**WHAT YOU WILL DO**
Copy the data below word for word, from its first line up to and including the line that contains "scientific name: Lacistema aggregatum".

**DATA RECORDS**
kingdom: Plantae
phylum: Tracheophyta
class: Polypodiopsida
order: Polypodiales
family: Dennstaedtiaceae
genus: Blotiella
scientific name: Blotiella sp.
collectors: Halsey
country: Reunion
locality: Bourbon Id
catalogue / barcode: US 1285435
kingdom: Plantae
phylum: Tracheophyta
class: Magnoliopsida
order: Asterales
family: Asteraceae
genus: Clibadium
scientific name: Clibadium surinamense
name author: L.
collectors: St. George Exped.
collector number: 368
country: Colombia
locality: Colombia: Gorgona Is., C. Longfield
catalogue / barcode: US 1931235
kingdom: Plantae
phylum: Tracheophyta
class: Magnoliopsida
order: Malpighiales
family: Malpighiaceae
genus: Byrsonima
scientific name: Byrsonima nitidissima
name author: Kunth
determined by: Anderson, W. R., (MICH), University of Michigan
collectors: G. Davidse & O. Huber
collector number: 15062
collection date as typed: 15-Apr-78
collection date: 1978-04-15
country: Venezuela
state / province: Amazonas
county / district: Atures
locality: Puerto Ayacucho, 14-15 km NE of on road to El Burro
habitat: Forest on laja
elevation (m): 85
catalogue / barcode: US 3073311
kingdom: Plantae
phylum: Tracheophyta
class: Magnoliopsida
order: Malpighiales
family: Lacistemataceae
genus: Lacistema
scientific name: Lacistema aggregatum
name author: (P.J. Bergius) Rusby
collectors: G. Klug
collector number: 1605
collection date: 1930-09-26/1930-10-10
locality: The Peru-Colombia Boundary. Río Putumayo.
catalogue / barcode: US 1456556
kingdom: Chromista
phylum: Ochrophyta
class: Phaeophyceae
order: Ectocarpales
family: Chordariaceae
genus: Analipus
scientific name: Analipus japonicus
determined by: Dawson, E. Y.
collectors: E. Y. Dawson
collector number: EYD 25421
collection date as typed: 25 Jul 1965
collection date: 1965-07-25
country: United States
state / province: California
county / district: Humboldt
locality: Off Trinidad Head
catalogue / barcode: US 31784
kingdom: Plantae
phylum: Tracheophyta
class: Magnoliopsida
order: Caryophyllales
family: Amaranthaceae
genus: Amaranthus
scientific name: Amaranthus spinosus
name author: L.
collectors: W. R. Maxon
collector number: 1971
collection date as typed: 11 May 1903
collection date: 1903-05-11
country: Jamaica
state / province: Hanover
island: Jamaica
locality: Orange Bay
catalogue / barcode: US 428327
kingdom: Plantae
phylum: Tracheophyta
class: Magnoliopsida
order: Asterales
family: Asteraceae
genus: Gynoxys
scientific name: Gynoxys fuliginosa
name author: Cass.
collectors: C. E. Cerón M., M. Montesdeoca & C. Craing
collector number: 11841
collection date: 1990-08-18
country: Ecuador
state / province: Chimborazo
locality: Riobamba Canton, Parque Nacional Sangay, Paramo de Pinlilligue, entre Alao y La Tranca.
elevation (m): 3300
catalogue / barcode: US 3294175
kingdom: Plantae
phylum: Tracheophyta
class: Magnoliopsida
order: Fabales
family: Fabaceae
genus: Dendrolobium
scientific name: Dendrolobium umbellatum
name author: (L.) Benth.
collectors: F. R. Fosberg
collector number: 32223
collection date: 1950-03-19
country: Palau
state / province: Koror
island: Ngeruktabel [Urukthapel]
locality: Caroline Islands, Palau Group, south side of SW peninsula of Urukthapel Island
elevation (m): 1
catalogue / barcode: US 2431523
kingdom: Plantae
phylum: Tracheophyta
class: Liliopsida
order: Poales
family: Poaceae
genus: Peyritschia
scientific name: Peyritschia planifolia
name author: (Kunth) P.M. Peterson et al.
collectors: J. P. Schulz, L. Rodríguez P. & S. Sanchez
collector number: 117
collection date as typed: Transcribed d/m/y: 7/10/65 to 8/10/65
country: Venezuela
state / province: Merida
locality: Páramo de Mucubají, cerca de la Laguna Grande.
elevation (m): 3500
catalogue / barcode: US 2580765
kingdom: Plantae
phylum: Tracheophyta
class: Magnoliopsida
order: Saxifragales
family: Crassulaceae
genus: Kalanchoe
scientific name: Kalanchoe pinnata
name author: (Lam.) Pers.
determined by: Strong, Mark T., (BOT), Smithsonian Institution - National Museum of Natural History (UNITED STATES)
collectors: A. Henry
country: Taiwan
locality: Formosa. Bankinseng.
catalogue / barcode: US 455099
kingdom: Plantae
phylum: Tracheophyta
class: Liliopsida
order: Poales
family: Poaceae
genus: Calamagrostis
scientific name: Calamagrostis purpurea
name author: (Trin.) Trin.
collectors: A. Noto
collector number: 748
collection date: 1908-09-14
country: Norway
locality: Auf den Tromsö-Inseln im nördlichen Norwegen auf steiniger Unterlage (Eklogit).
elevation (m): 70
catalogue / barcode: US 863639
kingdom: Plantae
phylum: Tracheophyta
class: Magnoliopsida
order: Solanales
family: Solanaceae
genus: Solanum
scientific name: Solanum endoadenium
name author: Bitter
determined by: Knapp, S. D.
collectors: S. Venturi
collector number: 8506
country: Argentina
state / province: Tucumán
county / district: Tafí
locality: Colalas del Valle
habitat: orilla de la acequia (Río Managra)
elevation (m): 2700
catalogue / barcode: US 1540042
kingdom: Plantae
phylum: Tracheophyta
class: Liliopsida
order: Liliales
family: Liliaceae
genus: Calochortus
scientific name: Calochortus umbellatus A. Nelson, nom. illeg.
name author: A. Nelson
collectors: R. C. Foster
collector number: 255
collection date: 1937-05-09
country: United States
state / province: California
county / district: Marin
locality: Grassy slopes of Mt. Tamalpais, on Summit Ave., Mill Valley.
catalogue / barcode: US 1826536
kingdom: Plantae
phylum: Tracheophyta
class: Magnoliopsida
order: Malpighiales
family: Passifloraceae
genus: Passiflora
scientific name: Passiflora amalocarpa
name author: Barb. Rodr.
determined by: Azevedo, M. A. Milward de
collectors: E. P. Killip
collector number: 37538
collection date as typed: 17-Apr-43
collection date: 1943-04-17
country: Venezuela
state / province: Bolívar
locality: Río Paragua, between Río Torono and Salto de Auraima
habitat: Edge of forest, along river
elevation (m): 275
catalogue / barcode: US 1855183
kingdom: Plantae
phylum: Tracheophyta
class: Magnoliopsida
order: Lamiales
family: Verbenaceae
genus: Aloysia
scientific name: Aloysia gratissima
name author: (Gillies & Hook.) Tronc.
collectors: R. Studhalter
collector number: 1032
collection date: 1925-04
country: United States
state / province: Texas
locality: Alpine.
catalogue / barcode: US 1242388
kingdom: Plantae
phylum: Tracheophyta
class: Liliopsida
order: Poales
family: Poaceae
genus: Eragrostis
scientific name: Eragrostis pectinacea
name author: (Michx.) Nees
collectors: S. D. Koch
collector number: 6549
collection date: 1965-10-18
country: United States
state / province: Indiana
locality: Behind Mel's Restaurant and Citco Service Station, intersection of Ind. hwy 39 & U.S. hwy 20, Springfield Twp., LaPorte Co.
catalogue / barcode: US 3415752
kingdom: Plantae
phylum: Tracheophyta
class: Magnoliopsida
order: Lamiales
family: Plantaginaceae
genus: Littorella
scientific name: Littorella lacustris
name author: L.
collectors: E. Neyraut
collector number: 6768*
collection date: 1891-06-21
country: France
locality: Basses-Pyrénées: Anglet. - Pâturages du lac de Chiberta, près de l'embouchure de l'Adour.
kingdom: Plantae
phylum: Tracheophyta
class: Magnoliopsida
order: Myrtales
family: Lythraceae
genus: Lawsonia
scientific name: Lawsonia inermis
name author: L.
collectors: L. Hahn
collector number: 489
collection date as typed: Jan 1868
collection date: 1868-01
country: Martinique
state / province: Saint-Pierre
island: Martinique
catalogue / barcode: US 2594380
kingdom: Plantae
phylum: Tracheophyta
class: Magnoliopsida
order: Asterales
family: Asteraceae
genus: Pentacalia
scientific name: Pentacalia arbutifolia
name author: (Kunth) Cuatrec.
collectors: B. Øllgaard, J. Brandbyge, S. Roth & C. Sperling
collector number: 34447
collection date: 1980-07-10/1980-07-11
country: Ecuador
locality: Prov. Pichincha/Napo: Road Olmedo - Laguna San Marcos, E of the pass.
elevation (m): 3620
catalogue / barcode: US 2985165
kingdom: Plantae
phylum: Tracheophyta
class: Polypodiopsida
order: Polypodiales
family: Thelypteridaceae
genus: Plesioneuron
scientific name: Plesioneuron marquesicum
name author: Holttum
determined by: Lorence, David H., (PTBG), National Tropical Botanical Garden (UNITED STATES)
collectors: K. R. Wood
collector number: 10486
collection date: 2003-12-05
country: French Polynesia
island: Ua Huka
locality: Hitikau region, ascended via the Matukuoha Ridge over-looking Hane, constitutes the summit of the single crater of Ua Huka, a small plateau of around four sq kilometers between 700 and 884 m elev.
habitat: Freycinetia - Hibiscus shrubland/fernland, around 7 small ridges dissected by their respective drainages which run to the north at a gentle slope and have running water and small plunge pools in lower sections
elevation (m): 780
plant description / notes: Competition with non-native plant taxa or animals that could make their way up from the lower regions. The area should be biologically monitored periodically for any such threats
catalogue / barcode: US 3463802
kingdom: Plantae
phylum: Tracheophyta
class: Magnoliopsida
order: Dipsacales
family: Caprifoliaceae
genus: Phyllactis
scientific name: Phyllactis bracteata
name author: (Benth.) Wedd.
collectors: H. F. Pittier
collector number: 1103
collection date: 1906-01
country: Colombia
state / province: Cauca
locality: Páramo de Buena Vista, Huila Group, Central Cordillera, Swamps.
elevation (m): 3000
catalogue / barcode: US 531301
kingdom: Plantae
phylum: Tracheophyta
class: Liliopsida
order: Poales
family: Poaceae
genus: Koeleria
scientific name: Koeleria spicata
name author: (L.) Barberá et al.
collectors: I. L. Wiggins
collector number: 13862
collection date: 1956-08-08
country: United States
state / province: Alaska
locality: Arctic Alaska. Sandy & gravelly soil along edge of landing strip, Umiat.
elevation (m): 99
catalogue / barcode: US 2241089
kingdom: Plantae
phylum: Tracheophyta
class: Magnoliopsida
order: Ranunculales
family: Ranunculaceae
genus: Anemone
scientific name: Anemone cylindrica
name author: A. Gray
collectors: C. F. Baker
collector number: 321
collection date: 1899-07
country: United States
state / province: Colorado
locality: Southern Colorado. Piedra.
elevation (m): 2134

**RESPONSE FOR THIS EXERCISE**
kingdom: Plantae
phylum: Tracheophyta
class: Polypodiopsida
order: Polypodiales
family: Dennstaedtiaceae
genus: Blotiella
scientific name: Blotiella sp.
collectors: Halsey
country: Reunion
locality: Bourbon Id
catalogue / barcode: US 1285435
kingdom: Plantae
phylum: Tracheophyta
class: Magnoliopsida
order: Asterales
family: Asteraceae
genus: Clibadium
scientific name: Clibadium surinamense
name author: L.
collectors: St. George Exped.
collector number: 368
country: Colombia
locality: Colombia: Gorgona Is., C. Longfield
catalogue / barcode: US 1931235
kingdom: Plantae
phylum: Tracheophyta
class: Magnoliopsida
order: Malpighiales
family: Malpighiaceae
genus: Byrsonima
scientific name: Byrsonima nitidissima
name author: Kunth
determined by: Anderson, W. R., (MICH), University of Michigan
collectors: G. Davidse & O. Huber
collector number: 15062
collection date as typed: 15-Apr-78
collection date: 1978-04-15
country: Venezuela
state / province: Amazonas
county / district: Atures
locality: Puerto Ayacucho, 14-15 km NE of on road to El Burro
habitat: Forest on laja
elevation (m): 85
catalogue / barcode: US 3073311
kingdom: Plantae
phylum: Tracheophyta
class: Magnoliopsida
order: Malpighiales
family: Lacistemataceae
genus: Lacistema
scientific name: Lacistema aggregatum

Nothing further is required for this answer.